A troubled new computer system used by inspectors at the nation’s 6,500 meatpacking and processing plants shut down for two days this month, putting at risk millions of pounds of beef, poultry, pork and lamb that had left the plants before workers could collect samples to check for E. coli bacteria and other contaminants.   http://www.nytimes.com/2013/08/18/us/computer-system-failed-at-meatpacking-plants-but-shipping-continued.html?pagewanted=2&ref=us  Agriculture Department officials, who acknowledge that the system failed nationwide on Aug. 8, played down the threat to public safety and insisted that the breakdown of the $20 million computer system had not compromised the nation’s meat supply.
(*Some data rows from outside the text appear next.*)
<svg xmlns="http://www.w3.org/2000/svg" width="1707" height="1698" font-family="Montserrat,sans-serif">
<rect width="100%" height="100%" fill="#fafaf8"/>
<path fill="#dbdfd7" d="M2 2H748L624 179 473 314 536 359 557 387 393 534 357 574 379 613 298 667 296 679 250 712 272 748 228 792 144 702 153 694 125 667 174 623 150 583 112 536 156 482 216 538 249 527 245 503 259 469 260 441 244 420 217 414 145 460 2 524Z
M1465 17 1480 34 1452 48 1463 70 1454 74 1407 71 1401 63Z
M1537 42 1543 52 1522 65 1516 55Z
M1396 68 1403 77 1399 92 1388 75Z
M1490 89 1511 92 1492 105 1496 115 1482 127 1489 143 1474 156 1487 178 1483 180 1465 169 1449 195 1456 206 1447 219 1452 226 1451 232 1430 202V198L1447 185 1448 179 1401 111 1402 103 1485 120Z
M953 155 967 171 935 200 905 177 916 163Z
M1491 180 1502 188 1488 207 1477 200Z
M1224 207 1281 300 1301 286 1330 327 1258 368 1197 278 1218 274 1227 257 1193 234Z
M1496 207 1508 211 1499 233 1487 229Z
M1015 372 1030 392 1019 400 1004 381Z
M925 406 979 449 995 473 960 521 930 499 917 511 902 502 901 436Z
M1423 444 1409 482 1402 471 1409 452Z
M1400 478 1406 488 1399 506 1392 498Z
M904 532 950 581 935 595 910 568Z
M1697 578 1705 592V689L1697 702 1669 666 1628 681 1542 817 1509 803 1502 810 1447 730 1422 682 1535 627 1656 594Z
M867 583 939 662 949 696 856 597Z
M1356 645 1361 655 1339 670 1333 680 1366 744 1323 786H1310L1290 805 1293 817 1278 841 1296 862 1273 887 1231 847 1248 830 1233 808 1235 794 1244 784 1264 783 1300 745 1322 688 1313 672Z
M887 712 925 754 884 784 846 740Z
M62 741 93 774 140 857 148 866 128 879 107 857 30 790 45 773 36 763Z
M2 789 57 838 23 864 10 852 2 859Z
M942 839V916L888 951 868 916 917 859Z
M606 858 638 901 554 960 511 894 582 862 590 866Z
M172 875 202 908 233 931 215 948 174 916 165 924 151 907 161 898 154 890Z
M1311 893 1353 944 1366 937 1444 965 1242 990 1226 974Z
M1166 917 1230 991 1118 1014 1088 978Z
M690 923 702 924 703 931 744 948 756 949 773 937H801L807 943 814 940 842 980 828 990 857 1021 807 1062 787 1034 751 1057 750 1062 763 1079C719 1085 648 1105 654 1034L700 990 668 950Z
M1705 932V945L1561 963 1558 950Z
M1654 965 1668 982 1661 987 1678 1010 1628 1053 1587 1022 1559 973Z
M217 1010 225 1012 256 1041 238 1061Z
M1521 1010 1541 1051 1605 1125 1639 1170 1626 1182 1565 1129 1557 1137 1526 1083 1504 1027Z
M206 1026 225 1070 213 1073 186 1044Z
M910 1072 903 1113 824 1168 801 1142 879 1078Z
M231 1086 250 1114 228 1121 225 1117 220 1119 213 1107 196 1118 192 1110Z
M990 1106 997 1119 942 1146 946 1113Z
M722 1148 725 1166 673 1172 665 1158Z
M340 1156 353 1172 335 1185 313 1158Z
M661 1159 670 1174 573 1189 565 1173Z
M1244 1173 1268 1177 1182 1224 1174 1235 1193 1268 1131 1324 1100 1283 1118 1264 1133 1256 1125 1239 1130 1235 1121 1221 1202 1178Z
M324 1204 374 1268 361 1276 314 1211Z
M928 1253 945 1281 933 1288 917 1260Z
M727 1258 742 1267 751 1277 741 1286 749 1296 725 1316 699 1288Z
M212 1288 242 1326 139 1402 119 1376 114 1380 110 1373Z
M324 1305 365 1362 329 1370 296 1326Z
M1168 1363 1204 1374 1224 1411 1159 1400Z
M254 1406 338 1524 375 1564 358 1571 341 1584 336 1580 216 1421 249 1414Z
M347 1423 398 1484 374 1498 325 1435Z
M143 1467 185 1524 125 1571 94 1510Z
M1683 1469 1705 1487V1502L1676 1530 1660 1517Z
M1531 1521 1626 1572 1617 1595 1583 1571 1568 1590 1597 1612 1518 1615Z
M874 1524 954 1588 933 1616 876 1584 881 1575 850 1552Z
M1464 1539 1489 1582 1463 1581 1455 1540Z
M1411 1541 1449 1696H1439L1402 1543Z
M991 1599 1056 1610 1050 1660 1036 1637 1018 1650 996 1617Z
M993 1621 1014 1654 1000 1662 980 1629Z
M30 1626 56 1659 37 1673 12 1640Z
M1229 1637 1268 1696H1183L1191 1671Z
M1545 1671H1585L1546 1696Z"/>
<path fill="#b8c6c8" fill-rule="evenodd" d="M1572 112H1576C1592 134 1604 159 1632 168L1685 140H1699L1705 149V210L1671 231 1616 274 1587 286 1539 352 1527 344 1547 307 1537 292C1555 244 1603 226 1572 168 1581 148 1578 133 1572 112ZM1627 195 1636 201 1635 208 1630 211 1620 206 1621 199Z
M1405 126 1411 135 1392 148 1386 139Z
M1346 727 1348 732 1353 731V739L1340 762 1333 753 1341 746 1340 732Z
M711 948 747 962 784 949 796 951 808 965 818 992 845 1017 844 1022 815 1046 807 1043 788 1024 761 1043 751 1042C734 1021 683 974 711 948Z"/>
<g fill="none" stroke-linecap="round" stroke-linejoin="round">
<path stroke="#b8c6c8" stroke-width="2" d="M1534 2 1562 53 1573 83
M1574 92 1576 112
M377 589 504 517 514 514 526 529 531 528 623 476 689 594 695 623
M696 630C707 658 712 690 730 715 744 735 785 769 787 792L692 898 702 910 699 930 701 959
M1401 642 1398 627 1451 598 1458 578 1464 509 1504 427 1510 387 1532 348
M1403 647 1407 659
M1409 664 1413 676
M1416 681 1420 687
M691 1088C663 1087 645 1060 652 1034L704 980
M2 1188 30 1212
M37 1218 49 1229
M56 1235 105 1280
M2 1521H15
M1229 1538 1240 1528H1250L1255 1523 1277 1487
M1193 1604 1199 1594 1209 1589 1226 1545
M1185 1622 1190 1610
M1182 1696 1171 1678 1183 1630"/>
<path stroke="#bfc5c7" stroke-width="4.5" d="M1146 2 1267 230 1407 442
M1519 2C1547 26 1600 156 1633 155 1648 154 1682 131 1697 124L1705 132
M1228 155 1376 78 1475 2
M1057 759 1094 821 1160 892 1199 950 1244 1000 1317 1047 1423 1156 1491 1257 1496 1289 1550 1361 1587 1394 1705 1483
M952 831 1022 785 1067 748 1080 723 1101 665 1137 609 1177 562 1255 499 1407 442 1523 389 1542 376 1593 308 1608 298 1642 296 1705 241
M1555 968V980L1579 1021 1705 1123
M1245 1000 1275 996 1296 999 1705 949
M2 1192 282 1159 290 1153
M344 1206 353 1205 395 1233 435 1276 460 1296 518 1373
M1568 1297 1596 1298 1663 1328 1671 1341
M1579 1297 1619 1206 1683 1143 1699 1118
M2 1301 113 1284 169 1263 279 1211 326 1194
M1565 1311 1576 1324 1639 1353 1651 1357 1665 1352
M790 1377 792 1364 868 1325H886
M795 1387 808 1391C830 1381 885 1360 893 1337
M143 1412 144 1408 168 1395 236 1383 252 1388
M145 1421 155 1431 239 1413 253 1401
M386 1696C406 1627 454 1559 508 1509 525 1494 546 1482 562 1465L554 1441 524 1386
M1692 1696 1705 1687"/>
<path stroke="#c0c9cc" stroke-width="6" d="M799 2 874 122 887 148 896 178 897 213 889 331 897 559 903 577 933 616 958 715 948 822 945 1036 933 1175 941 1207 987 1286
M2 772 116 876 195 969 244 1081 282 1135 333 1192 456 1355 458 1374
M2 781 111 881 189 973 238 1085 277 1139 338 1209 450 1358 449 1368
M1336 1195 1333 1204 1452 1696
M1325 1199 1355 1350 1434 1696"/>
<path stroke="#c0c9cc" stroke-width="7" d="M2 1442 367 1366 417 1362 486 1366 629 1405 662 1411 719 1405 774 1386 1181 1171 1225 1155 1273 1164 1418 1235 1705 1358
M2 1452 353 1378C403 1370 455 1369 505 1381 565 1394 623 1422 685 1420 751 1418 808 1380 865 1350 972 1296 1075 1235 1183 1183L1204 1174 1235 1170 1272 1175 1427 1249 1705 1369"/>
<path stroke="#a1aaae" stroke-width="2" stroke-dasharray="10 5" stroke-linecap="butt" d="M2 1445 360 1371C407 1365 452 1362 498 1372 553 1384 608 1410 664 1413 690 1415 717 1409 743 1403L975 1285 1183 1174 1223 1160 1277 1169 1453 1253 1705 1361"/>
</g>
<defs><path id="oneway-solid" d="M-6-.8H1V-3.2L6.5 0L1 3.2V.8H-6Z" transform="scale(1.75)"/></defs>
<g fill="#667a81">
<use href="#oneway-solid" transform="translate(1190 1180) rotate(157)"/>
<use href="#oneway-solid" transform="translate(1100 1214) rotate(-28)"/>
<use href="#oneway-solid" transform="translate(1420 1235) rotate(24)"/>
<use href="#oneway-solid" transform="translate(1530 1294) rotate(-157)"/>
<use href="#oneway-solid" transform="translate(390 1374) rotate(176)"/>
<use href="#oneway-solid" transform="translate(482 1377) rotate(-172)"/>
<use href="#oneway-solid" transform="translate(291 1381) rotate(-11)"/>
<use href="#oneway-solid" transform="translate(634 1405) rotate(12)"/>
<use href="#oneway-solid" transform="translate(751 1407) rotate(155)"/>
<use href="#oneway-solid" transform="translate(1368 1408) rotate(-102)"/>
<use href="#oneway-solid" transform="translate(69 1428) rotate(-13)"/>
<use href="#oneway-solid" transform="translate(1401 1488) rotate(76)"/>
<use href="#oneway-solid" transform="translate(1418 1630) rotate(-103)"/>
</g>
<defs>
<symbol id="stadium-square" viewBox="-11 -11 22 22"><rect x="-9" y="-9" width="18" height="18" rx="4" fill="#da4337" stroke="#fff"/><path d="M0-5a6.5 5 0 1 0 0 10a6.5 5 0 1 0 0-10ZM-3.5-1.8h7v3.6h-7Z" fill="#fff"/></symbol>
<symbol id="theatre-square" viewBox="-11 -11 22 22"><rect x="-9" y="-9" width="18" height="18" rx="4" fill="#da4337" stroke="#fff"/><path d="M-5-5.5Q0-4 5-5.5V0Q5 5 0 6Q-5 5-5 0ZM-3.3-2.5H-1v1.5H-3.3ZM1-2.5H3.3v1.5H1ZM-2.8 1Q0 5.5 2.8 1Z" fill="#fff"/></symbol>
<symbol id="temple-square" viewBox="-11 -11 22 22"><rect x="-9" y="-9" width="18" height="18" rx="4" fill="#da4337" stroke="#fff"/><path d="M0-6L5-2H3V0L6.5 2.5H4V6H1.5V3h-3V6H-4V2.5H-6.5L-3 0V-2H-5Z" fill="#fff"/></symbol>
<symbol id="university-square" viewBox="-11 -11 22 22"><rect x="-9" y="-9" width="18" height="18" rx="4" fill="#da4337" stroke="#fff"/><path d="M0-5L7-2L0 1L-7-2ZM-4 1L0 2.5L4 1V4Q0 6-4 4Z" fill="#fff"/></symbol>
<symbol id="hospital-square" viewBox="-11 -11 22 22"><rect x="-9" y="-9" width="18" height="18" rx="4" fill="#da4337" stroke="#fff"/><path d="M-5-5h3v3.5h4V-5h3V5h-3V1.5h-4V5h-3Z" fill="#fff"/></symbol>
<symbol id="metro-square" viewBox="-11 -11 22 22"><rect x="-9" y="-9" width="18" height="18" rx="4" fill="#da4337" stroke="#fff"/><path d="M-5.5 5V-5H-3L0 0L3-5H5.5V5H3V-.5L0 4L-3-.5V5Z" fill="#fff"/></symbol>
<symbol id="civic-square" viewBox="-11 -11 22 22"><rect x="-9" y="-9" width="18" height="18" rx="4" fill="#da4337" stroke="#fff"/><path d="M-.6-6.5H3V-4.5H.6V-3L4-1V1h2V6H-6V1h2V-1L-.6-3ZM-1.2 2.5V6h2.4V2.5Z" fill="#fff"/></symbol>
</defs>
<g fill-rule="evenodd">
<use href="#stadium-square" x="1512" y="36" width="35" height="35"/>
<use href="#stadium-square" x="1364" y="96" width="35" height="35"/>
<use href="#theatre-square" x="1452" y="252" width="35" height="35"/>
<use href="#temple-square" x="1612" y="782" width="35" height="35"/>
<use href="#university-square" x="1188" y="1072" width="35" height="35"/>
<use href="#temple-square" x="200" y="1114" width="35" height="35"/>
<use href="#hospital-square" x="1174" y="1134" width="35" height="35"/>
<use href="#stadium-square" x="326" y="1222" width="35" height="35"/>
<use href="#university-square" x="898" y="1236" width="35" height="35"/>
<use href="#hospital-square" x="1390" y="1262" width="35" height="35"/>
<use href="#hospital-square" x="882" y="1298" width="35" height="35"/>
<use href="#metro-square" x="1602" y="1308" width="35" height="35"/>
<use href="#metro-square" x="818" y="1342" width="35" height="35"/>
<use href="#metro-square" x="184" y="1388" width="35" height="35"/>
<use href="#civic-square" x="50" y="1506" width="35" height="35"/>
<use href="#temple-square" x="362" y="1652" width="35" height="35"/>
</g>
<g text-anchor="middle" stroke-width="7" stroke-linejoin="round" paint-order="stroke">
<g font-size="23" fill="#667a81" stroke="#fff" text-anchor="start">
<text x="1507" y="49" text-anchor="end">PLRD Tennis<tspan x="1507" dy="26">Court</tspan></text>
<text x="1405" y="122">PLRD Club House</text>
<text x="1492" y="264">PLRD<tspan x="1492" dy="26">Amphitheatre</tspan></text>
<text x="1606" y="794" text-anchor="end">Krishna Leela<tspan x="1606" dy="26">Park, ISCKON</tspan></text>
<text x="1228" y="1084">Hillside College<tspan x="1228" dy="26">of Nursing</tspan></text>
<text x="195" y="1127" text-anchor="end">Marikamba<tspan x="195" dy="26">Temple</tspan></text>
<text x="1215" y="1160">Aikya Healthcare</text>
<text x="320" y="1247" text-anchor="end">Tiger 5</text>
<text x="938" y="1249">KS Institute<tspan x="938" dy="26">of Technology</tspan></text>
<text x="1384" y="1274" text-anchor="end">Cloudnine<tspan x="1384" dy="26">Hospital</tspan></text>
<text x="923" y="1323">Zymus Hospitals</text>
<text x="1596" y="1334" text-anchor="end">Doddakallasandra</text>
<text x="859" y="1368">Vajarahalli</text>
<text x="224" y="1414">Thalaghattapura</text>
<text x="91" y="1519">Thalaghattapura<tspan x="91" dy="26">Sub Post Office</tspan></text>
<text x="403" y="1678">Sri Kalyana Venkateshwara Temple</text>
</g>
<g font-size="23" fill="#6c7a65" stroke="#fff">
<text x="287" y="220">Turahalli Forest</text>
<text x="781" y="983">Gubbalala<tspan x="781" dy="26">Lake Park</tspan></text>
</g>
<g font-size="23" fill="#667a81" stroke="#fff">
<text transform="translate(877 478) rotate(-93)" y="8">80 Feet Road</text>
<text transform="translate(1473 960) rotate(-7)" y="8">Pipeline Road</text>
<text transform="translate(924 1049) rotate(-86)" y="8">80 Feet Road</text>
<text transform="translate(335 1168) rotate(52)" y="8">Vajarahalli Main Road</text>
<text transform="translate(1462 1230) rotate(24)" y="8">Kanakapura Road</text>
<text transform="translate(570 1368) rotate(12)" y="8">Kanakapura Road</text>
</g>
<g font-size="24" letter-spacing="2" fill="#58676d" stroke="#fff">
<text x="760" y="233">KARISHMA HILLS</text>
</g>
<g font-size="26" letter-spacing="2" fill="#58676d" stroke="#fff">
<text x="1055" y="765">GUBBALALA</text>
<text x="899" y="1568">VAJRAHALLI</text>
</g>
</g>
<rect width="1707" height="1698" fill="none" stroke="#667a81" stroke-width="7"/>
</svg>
The shutdown of the system is only the latest in a series of computer troubles affecting some 3,000 federal meat inspectors who are using the new technology. Inspectors say the nationwide failure of the computer system early this month — along with other recent breakdowns — undermine the department’s assertions that the new technology has improved the safety of the nation’s meat.  “They’ve poured millions of dollars into this thing, and it still doesn’t work,” said Stan Painter, a federal inspector who leads the inspectors’ union.

A report in March by the Agriculture Department’s inspector general found that glitches with the new computer system led to problems with meat sampling at 18 plants last year. At one of the plants, auditors found that inspectors had not properly sampled some 50 million pounds of ground beef for E. coli over a period of five months. At another plant, which the report identified as among the 10 largest slaughterhouses in the United States, auditors found that computer failures had caused inspectors to miss sampling another 50 million pounds of beef products.

The report did not say whether any tainted meat had reached consumers, but inspectors say it is only a matter of time.

Inspectors say daily snags with the computer systems are as frustrating and potentially dangerous as the larger failures. The system frequently crashes when inspectors try to log into it, they say, which does not always allow them to save information once they have typed it in. They also say they have to reboot the system regularly after doing routine tasks.

“It works the way it’s supposed to, allowing us to keep track of what’s happening inside the plants,” said Dr. Douglas L. Fulnechek, a supervisory veterinary medical officer with the inspection service.